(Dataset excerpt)
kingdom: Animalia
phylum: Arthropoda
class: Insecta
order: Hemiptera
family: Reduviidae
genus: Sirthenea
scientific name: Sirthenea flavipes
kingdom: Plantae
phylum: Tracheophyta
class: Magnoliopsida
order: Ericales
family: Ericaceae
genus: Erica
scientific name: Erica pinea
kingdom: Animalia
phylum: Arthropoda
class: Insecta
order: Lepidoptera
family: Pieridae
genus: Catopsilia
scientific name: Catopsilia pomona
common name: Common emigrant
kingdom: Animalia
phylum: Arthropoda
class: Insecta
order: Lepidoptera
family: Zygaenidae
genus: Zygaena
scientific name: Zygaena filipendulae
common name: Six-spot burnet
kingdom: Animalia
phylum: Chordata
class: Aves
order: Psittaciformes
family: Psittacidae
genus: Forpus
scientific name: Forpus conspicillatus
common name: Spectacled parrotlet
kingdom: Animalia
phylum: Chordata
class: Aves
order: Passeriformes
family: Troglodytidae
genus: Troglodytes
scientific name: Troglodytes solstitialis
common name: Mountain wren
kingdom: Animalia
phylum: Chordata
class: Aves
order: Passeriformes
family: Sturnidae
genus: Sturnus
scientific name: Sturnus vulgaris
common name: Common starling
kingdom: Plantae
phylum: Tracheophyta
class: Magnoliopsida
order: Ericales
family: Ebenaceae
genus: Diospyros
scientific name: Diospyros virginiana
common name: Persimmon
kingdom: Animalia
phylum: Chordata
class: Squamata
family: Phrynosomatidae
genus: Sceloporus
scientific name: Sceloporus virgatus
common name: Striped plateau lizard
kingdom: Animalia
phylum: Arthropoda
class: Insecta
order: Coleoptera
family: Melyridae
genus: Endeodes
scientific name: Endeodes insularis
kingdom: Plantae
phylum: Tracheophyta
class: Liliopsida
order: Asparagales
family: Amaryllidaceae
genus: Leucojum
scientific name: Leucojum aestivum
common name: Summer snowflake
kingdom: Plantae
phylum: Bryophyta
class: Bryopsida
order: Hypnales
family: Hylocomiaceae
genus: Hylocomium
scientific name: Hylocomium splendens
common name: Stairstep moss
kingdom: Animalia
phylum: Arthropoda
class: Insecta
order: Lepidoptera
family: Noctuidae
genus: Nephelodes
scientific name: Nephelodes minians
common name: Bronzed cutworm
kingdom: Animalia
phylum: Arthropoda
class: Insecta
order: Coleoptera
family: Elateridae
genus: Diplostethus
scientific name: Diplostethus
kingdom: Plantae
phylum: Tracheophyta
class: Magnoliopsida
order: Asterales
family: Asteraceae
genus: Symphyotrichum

*What you will do*: Repeat every line of the rows above word for word, keeping them in the same order.

*Task response*:
kingdom: Animalia
phylum: Arthropoda
class: Insecta
order: Hemiptera
family: Reduviidae
genus: Sirthenea
scientific name: Sirthenea flavipes
kingdom: Plantae
phylum: Tracheophyta
class: Magnoliopsida
order: Ericales
family: Ericaceae
genus: Erica
scientific name: Erica pinea
kingdom: Animalia
phylum: Arthropoda
class: Insecta
order: Lepidoptera
family: Pieridae
genus: Catopsilia
scientific name: Catopsilia pomona
common name: Common emigrant
kingdom: Animalia
phylum: Arthropoda
class: Insecta
order: Lepidoptera
family: Zygaenidae
genus: Zygaena
scientific name: Zygaena filipendulae
common name: Six-spot burnet
kingdom: Animalia
phylum: Chordata
class: Aves
order: Psittaciformes
family: Psittacidae
genus: Forpus
scientific name: Forpus conspicillatus
common name: Spectacled parrotlet
kingdom: Animalia
phylum: Chordata
class: Aves
order: Passeriformes
family: Troglodytidae
genus: Troglodytes
scientific name: Troglodytes solstitialis
common name: Mountain wren
kingdom: Animalia
phylum: Chordata
class: Aves
order: Passeriformes
family: Sturnidae
genus: Sturnus
scientific name: Sturnus vulgaris
common name: Common starling
kingdom: Plantae
phylum: Tracheophyta
class: Magnoliopsida
order: Ericales
family: Ebenaceae
genus: Diospyros
scientific name: Diospyros virginiana
common name: Persimmon
kingdom: Animalia
phylum: Chordata
class: Squamata
family: Phrynosomatidae
genus: Sceloporus
scientific name: Sceloporus virgatus
common name: Striped plateau lizard
kingdom: Animalia
phylum: Arthropoda
class: Insecta
order: Coleoptera
family: Melyridae
genus: Endeodes
scientific name: Endeodes insularis
kingdom: Plantae
phylum: Tracheophyta
class: Liliopsida
order: Asparagales
family: Amaryllidaceae
genus: Leucojum
scientific name: Leucojum aestivum
common name: Summer snowflake
kingdom: Plantae
phylum: Bryophyta
class: Bryopsida
order: Hypnales
family: Hylocomiaceae
genus: Hylocomium
scientific name: Hylocomium splendens
common name: Stairstep moss
kingdom: Animalia
phylum: Arthropoda
class: Insecta
order: Lepidoptera
family: Noctuidae
genus: Nephelodes
scientific name: Nephelodes minians
common name: Bronzed cutworm
kingdom: Animalia
phylum: Arthropoda
class: Insecta
order: Coleoptera
family: Elateridae
genus: Diplostethus
scientific name: Diplostethus
kingdom: Plantae
phylum: Tracheophyta
class: Magnoliopsida
order: Asterales
family: Asteraceae
genus: Symphyotrichum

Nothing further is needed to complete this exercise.